Plus even though I was dog savvy, I was also a kid. One time a great dane bitch with puppies bit me, gently but firmly, telling me to leave the puppies alone. I knew perfectly well she didn't like me messing with the puppies but I just couldn't resist and I pushed too far and KNEW I was pushing too far.

IDK... I sometimes wonder if the prevalent attitude of no teeth on skin for any reason ever is not only unrealistic, but potentially counter productive?

Ian Dunbar writes about how dogs need to learn how to bite before they learn not to bite, and I see a lot of wisdom in this. Dogs need to have experience practicing controlling their jaws with humans. They need to know how delicat and fragile we are. Dogs can control their bite pressure in fractions of a second, but they won't learn to do this unless they get a chance to practice.

But that's kind of off topic to Bamm....
Meh, dog savvy has nothing to do with bites and kids, it's a flaw in the logic.

I completely agree that his theory holds much on the subject. I will say I trust a properly trained bitesport and Bitework dog with its mouth more than the average pet being pressed.

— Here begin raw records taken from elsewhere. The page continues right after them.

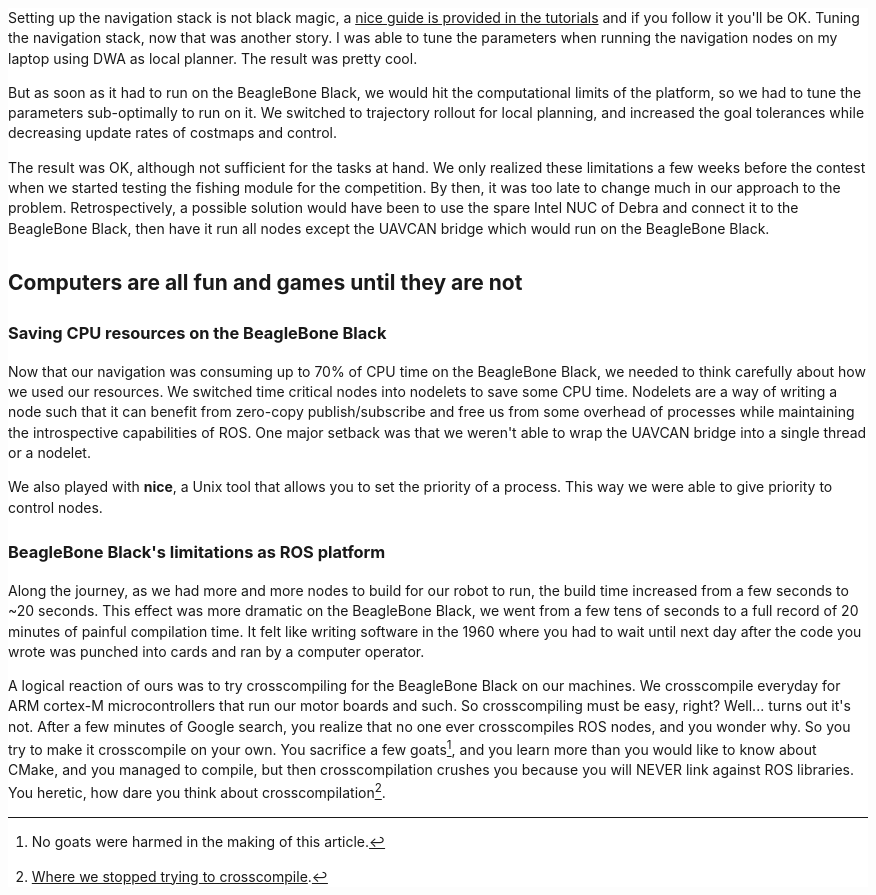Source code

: Setting up the navigation stack is not black magic, a [nice guide is provided in the tutorials](http://wiki.ros.org/navigation/Tutorials/RobotSetup) and if you follow it you'll be OK.
Tuning the navigation stack, now that was another story.
I was able to tune the parameters when running the navigation nodes on my laptop using DWA as local planner.
The result was pretty cool.

<div class="ytvideo">
<iframe width="640" height="360" src="https://www.youtube.com/embed/8rnjWCc1nB8" frameborder="0" allowfullscreen></iframe>
</div>

But as soon as it had to run on the BeagleBone Black, we would hit the computational limits of the platform, so we had to tune the parameters sub-optimally to run on it.
We switched to trajectory rollout for local planning, and increased the goal tolerances while decreasing update rates of costmaps and control.

The result was OK, although not sufficient for the tasks at hand.
We only realized these limitations a few weeks before the contest when we started testing the fishing module for the competition.
By then, it was too late to change much in our approach to the problem.
Retrospectively, a possible solution would have been to use the spare Intel NUC of Debra and connect it to the BeagleBone Black, then have it run all nodes except the UAVCAN bridge which would run on the BeagleBone Black.


## **Computers are all fun and games until they are not**

### **Saving CPU resources on the BeagleBone Black**

Now that our navigation was consuming up to 70% of CPU time on the BeagleBone Black, we needed to think carefully about how we used our resources.
We switched time critical nodes into nodelets to save some CPU time.
Nodelets are a way of writing a node such that it can benefit from zero-copy publish/subscribe and free us from some overhead of processes while maintaining the introspective capabilities of ROS.
One major setback was that we weren't able to wrap the UAVCAN bridge into a single thread or a nodelet.

We also played with **nice**, a Unix tool that allows you to set the priority of a process.
This way we were able to give priority to control nodes.

### **BeagleBone Black's limitations as ROS platform**

Along the journey, as we had more and more nodes to build for our robot to run, the build time increased from a few seconds to ~20 seconds.
This effect was more dramatic on the BeagleBone Black, we went from a few tens of seconds to a full record of 20 minutes of painful compilation time.
It felt like writing software in the 1960 where you had to wait until next day after the code you wrote was punched into cards and ran by a computer operator.

A logical reaction of ours was to try crosscompiling for the BeagleBone Black on our machines.
We crosscompile everyday for ARM cortex-M microcontrollers that run our motor boards and such.
So crosscompiling must be easy, right?
Well... turns out it's not.
After a few minutes of Google search, you realize that no one ever crosscompiles ROS nodes, and you wonder why.
So you try to make it crosscompile on your own.
You sacrifice a few goats[^10], and you learn more than you would like to know about CMake, and you managed to compile, but then crosscompilation crushes you because you will NEVER link against ROS libraries.
You heretic, how dare you think about crosscompilation[^11].


[^0]: [DC Motor Controller boards with CAN Interface](https://github.com/cvra/motor-control-board).
[^1]: [The just got back from conference effect](http://www.commitstrip.com/en/2016/04/26/the-just-got-back-from-a-conference-effect/).
[^2]: [Project Goldorak, CVRA's small robot for Eurobot 2016](https://github.com/cvra/goldorak).
[^3]: [Setup of the BeagleBone Black used on Goldorak, our small robot](https://github.com/cvra/goldorak-operations).
[^4]: [My BeagleBone Black setup for embedded and robotics development](http://syrianspock.github.io/embedded-linux/2015/09/13/my-beaglebone-black-setup-for-embedded-and-robotics-development.html).
[^5]: The beacon system we used this year consisted of an optical obstacle detection based on an emitter and receiver on our robots and a reflector on the opponent's robots.
[^10]: No goats were harmed in the making of this article.
[^11]: [Where we stopped trying to crosscompile](https://github.com/cvra/goldorak/pull/6).
[^12]: In order to use IOs on Linux, you need to setup the device tree overlays and use sudo. You can use sysfs to run without sudo, but that can't be applied to all peripherals.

There is a lot of value to not using suppression in foundations and instead training a dog what is appropriate in expressing themselves, I believe this assists in lessening these "unpredictable" cases which more often than not are not so much unpredictable but their signs have been suppressed and thus can be extreme hard to detect.

This shift in expectations and understanding can definitely help with management. It raises the bar for analyzing bites and detecting signs and tracking triggers.